## [YOUR OBJECTIVE]
Would you please return every line from the listing that contains the word "Self"?

## [MATERIAL FOR THE TASK]

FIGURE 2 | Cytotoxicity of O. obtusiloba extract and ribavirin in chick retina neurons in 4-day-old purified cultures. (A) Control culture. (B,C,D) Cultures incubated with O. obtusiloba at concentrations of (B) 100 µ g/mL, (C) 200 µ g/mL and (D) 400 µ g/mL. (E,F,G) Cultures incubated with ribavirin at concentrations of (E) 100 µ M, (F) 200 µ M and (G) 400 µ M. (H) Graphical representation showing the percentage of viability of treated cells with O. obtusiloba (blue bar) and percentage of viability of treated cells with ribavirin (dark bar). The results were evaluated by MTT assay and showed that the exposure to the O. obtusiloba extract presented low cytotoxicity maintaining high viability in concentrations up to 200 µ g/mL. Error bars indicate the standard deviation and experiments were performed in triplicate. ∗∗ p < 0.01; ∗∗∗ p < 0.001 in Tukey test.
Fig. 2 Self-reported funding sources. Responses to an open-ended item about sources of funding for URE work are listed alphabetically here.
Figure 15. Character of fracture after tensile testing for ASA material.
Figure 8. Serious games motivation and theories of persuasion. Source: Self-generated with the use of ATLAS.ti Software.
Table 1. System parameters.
...
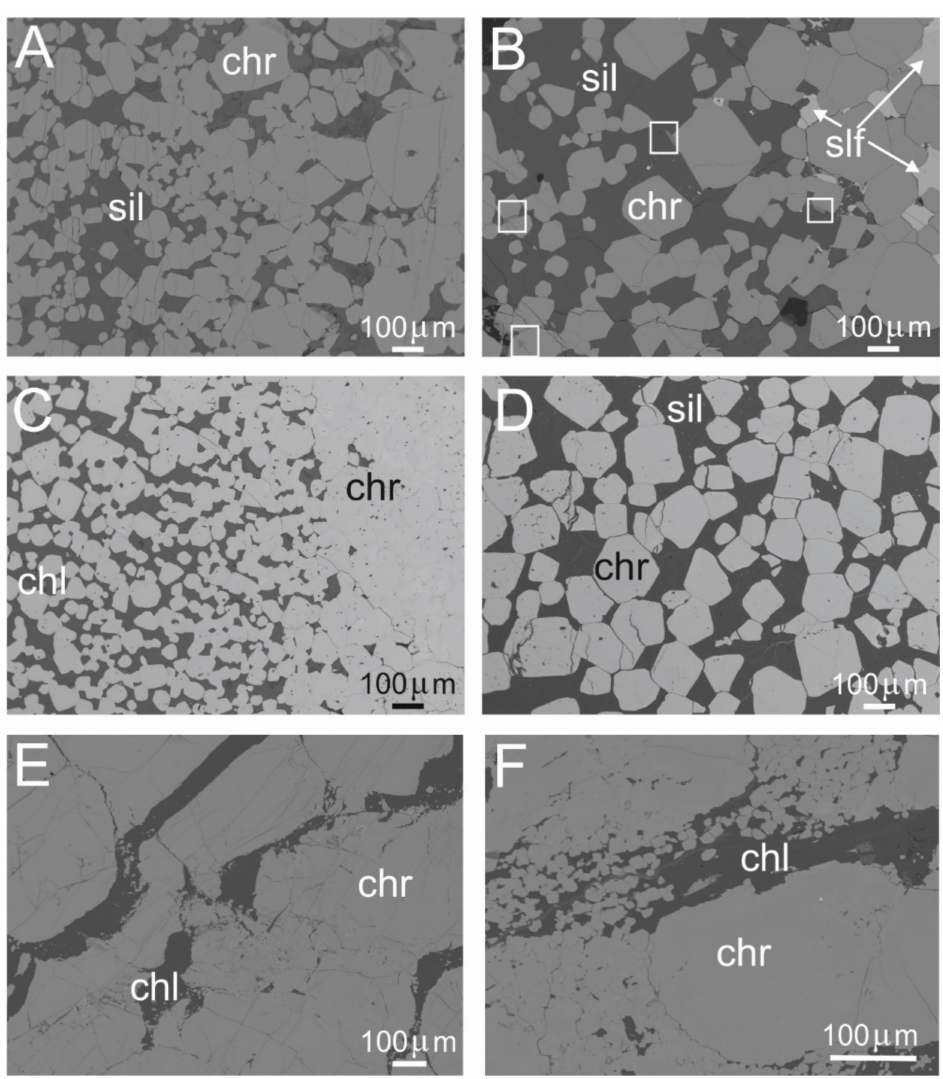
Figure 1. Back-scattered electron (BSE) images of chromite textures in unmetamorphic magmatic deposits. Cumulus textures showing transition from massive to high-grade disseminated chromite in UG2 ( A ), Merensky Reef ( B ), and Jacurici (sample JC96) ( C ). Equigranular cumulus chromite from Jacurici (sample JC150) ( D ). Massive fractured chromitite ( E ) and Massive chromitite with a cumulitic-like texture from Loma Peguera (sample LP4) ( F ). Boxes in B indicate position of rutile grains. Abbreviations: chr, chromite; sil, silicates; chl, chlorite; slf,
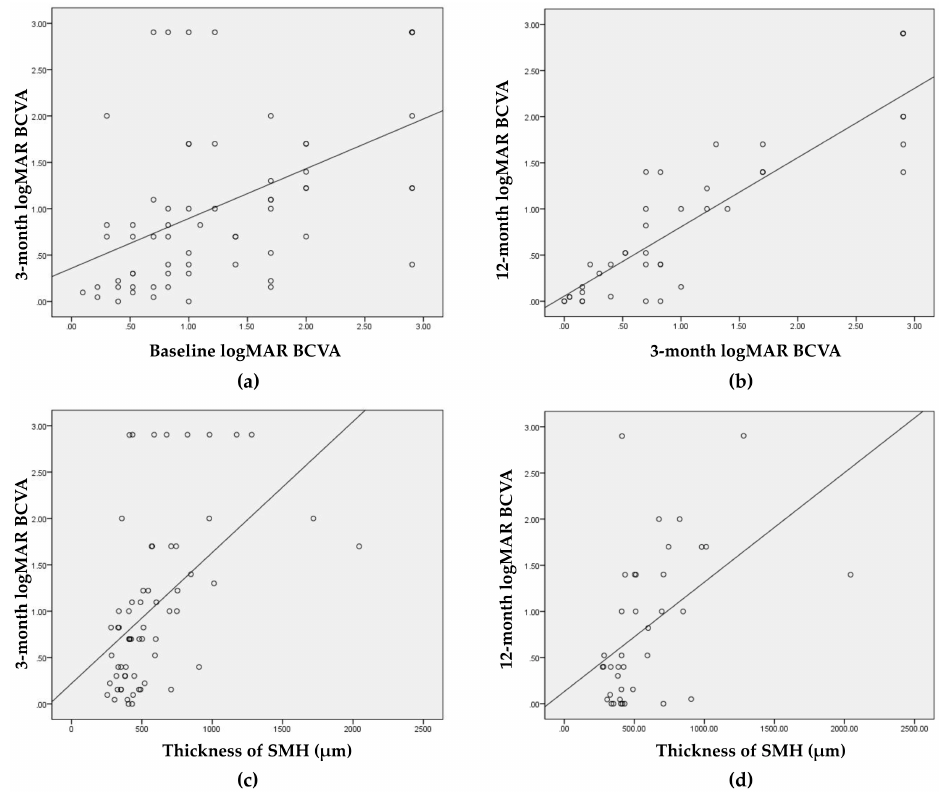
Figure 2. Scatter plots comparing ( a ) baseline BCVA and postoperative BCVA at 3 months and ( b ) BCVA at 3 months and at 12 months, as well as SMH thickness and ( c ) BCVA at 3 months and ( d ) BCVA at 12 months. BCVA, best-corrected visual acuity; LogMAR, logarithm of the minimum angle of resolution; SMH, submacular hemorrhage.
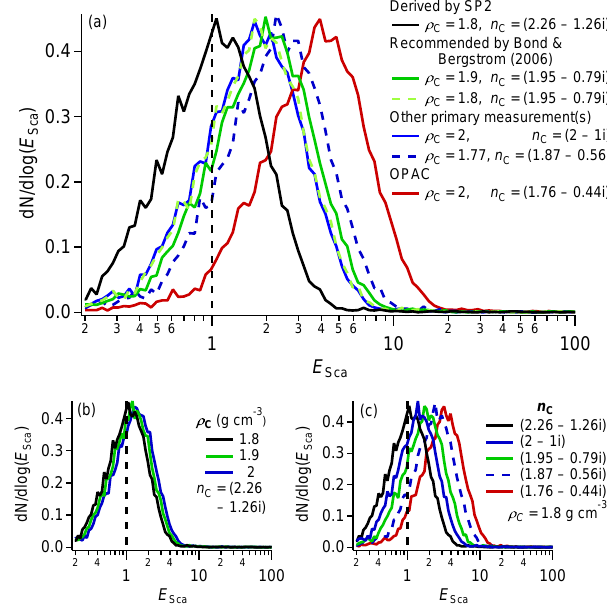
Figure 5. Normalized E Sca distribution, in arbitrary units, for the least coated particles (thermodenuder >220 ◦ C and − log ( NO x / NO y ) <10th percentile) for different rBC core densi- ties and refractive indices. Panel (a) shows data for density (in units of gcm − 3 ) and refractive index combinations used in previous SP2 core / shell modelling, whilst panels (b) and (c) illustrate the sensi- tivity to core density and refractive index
* * *
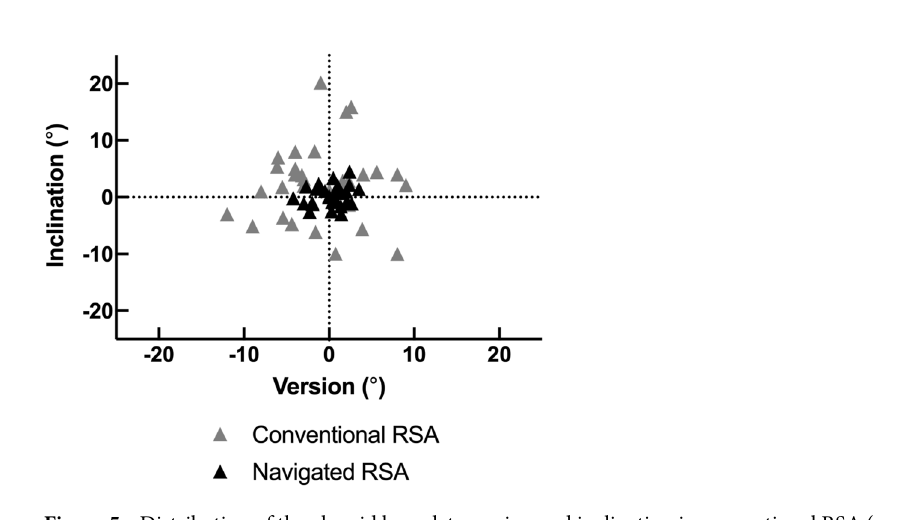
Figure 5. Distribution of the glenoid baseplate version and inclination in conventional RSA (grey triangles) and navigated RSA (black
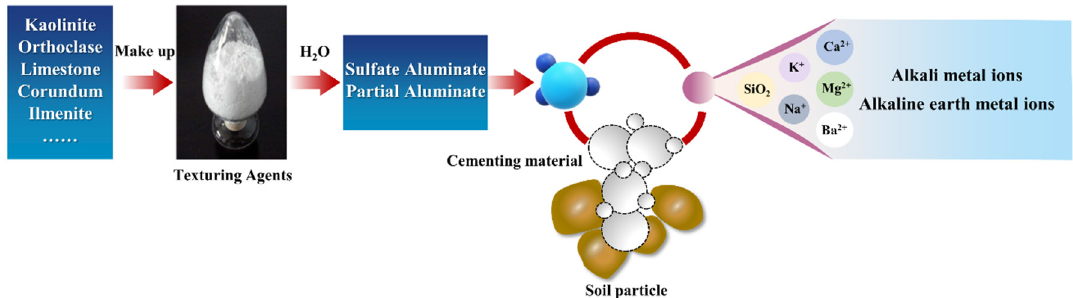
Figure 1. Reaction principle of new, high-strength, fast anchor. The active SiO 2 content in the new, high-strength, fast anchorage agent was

## [TASK OUTPUT]
Fig. 2 Self-reported funding sources. Responses to an open-ended item about sources of funding for URE work are listed alphabetically here.
Figure 8. Serious games motivation and theories of persuasion. Source: Self-generated with the use of ATLAS.ti Software.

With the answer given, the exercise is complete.